The Trappist is bound to make the abbot acquainted at once with everything that occurs within the precinct of the monastery, and minutiæ of the most trifling and sometimes even ludicrous nature must be reported without delay. To the same ear, and in private, must also be communicated those confessions in which personal feelings – even against himself – are concerned. To quote a single instance. It once so happened that a brother of Le Port du Salut took a dislike to Dom. H. M., the abbot, and came to tell him of it.
“Reverend Father, I am very unhappy.”
“Why so, brother?”
“Reverend Father, I cannot bear the sight of you.”
“Why so?”
“I do not know; but when I see you I feel hatred towards you, and it destroys my peace of mind.”
“It is a temptation as bad, but not worse, than any other,” replied the abbot; “bear it patiently; do not heed it; and whenever you feel it again come at once and tell me, and especially warn me if I say or do anything that displeases you.”
The common belief that Trappists never speak is altogether erroneous. They do speak at stated times and under certain conditions, and they make use besides of most expressive signs, each of which is symbolical. Thus joining the fingers of both hands at a right angle, imitating as it does the roof of a house, means house; touching the forehead signifies the abbot; the chin, a stranger; the heart, a brother; the eyes, to sleep, and so on with some hundreds of like signs invented by Abbé de Rance, the founder of the order. Trappists converse in this manner with amazing rapidity, and may be heard laughing heartily at the comicality of a story told entirely by signs. Strange to say there is no austere gloom about the Trappist. His face invariably bears the stamp of serenity, often that of half-subdued gaiety. The life he leads is nevertheless a very hard one. No fire is allowed in the winter except in the chauffoir or stove-room, and there the monks are permitted during excessive cold weather to come in for fifteen minutes only, the man nearest the stove yielding his place to the new-comer. The chauffoir and the hospital are the only artificially heated apartments in the building.

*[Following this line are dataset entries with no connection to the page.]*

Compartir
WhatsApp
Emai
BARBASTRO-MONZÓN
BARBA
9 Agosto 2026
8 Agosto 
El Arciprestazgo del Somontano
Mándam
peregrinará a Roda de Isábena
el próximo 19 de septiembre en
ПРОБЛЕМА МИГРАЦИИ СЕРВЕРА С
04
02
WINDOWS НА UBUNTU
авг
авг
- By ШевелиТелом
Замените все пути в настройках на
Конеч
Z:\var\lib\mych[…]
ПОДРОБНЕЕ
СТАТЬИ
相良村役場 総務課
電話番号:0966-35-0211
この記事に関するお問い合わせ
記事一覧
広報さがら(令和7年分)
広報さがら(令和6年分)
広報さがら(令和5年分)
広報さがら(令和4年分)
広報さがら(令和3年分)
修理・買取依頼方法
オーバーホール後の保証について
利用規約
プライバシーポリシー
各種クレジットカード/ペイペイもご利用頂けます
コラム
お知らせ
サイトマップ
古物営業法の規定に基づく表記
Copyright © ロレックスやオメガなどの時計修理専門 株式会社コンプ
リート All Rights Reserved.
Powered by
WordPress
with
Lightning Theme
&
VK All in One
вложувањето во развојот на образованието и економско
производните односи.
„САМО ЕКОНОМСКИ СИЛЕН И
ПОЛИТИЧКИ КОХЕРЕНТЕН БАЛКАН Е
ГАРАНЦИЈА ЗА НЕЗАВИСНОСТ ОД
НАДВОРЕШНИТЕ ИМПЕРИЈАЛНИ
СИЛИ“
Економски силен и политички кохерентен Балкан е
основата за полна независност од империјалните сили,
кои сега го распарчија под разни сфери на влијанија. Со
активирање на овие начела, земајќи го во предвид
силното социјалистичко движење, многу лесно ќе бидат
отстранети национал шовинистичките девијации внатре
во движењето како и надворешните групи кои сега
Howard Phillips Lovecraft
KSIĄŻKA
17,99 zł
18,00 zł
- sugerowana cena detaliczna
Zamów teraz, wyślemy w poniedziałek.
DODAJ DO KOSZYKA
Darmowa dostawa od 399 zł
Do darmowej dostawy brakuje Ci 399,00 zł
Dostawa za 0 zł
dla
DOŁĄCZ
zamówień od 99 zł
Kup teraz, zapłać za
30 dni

The Trappist takes but one meal and a slight refection per day. He is the strictest of all vegetarians, for he is not allowed to partake of any other food except milk and cheese. From the 14th of September to the Saturday in Passion week, he must not even touch milk. Vegetables cooked in water, with a little salt, together with some cider apples, pears and almonds, being all that is permitted him, and during that long period he takes food but once daily. The diet is not precisely the same in all monasteries, certain modifications being authorised, according to the produce of the monastic lands. Thus at Le Port du Salut they brew and drink beer and at other places where wine is made they use that in very limited quantities, largely diluted with water.